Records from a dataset

****

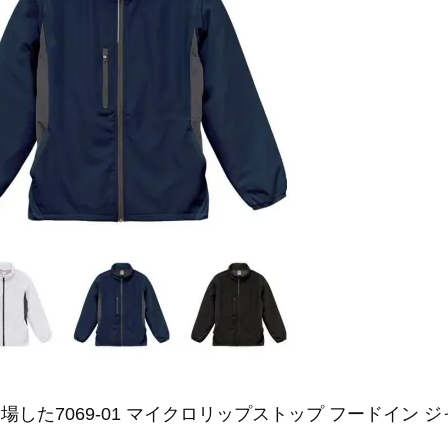
場した7069-01 マイクロリップストップ フードイン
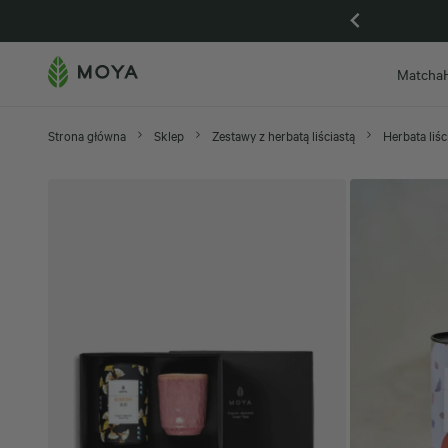
Gdańsk otwarta, zapraszamy na Piwną 59
Matcha
Strona główna
Sklep
Zestawy z herbatą liściastą
Herbata liś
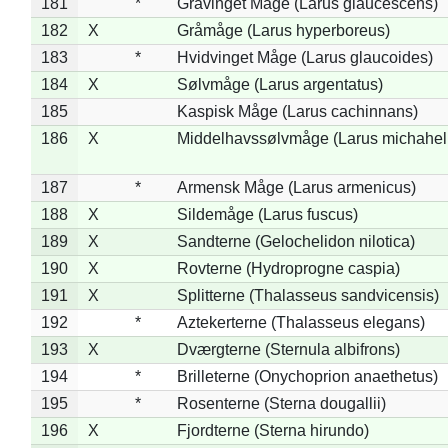
181
*
Gråvinget Måge (Larus glaucescens)
182
X
Gråmåge (Larus hyperboreus)
183
*
Hvidvinget Måge (Larus glaucoides)
184
X
Sølvmåge (Larus argentatus)
185
Kaspisk Måge (Larus cachinnans)
186
X
Middelhavssølvmåge (Larus michahell
187
*
Armensk Måge (Larus armenicus)
188
X
Sildemåge (Larus fuscus)
189
X
Sandterne (Gelochelidon nilotica)
190
X
Rovterne (Hydroprogne caspia)
191
X
Splitterne (Thalasseus sandvicensis)
192
*
Aztekerterne (Thalasseus elegans)
193
X
Dværgterne (Sternula albifrons)
194
*
Brilleterne (Onychoprion anaethetus)
195
*
Rosenterne (Sterna dougallii)
196
X
Fjordterne (Sterna hirundo)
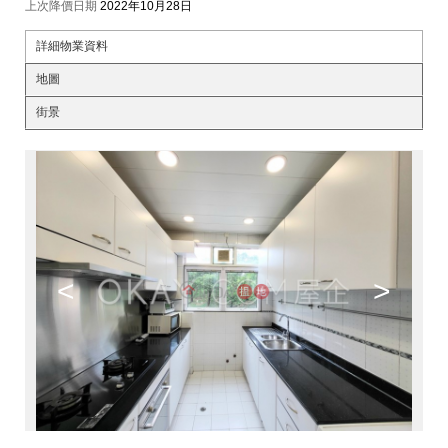
上次降價日期
2022年10月28日
詳細物業資料
地圖
街景
<
>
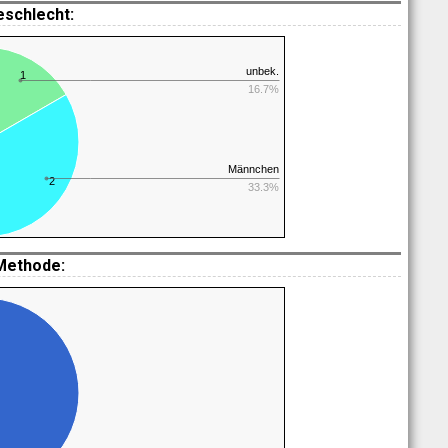
eschlecht:
unbek.
1
16.7%
Männchen
2
33.3%
Methode:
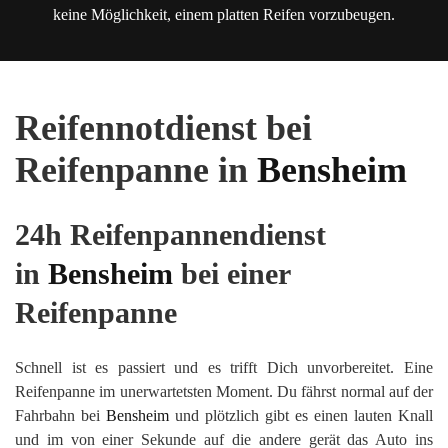
keine Möglichkeit, einem platten Reifen vorzubeugen.
Reifennotdienst bei
Reifenpanne in
Bensheim
24h Reifenpannendienst
in
Bensheim
bei einer
Reifenpanne
Schnell ist es passiert und es trifft Dich unvorbereitet. Eine
Reifenpanne im unerwartetsten Moment. Du fährst normal auf der
Fahrbahn bei
Bensheim
und plötzlich gibt es einen lauten Knall
und im von einer Sekunde auf die andere gerät das Auto ins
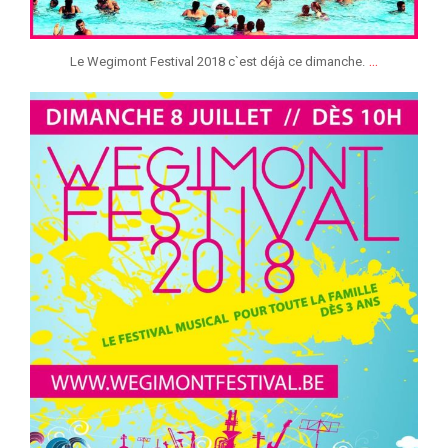
...
Le Wegimont Festival 2018 c`est déjà ce dimanche.
jeunessesmusicaleslg
Juin 13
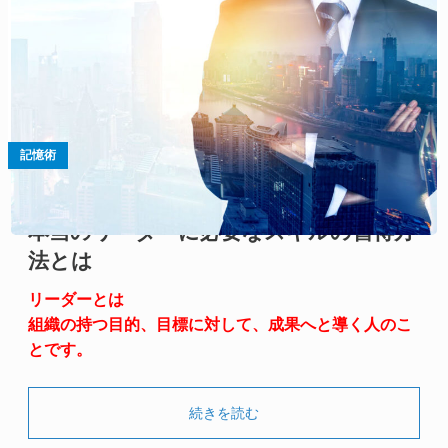
記憶術
本当のリーダーに必要なスキルの習得方
法とは
リーダーとは
組織の持つ目的、目標に対して、成果へと導く人のこ
とです。
続きを読む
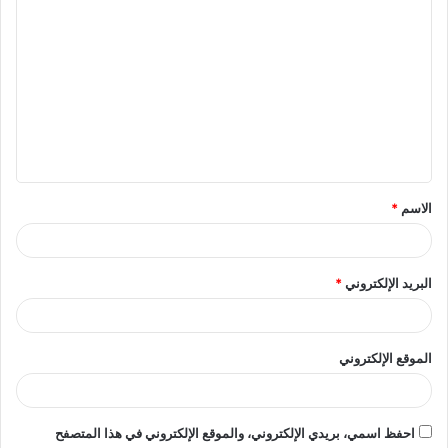
ا
ل
ت
ع
ل
ي
ق
الاسم
*
*
البريد الإلكتروني
*
الموقع الإلكتروني
احفظ اسمي، بريدي الإلكتروني، والموقع الإلكتروني في هذا المتصفح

****

| Task statement |
State the number of lines in the preceding entries that include the word "Thalasseus". Provide nothing else.

| Your response |
2